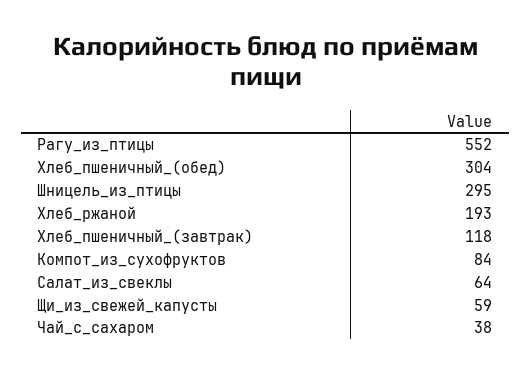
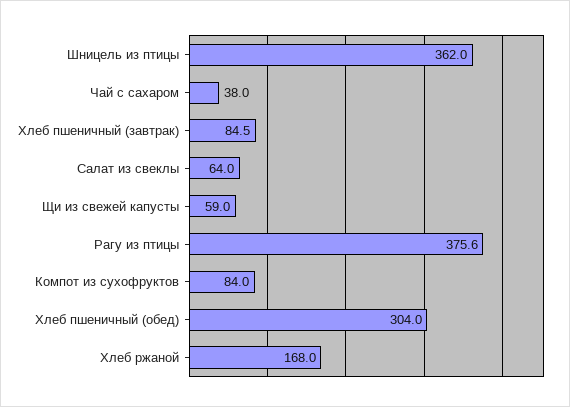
  {
-   "Рагу_из_птицы": 552,
+   "Рагу_из_птицы": 375.6,
    "Хлеб_пшеничный_(обед)": 304,
-   "Шницель_из_птицы": 295,
+   "Шницель_из_птицы": 362,
-   "Хлеб_ржаной": 193,
+   "Хлеб_ржаной": 168,
-   "Хлеб_пшеничный_(завтрак)": 118,
+   "Хлеб_пшеничный_(завтрак)": 84.5,
    "Компот_из_сухофруктов": 84,
    "Салат_из_свеклы": 64,
    "Щи_из_свежей_капусты": 59,
    "Чай_с_сахаром": 38
  }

The problem
The material above should be returned exactly, without pictures.

Worked solution
  {
-   "Рагу_из_птицы": 552,
+   "Рагу_из_птицы": 375.6,
    "Хлеб_пшеничный_(обед)": 304,
-   "Шницель_из_птицы": 295,
+   "Шницель_из_птицы": 362,
-   "Хлеб_ржаной": 193,
+   "Хлеб_ржаной": 168,
-   "Хлеб_пшеничный_(завтрак)": 118,
+   "Хлеб_пшеничный_(завтрак)": 84.5,
    "Компот_из_сухофруктов": 84,
    "Салат_из_свеклы": 64,
    "Щи_из_свежей_капусты": 59,
    "Чай_с_сахаром": 38
  }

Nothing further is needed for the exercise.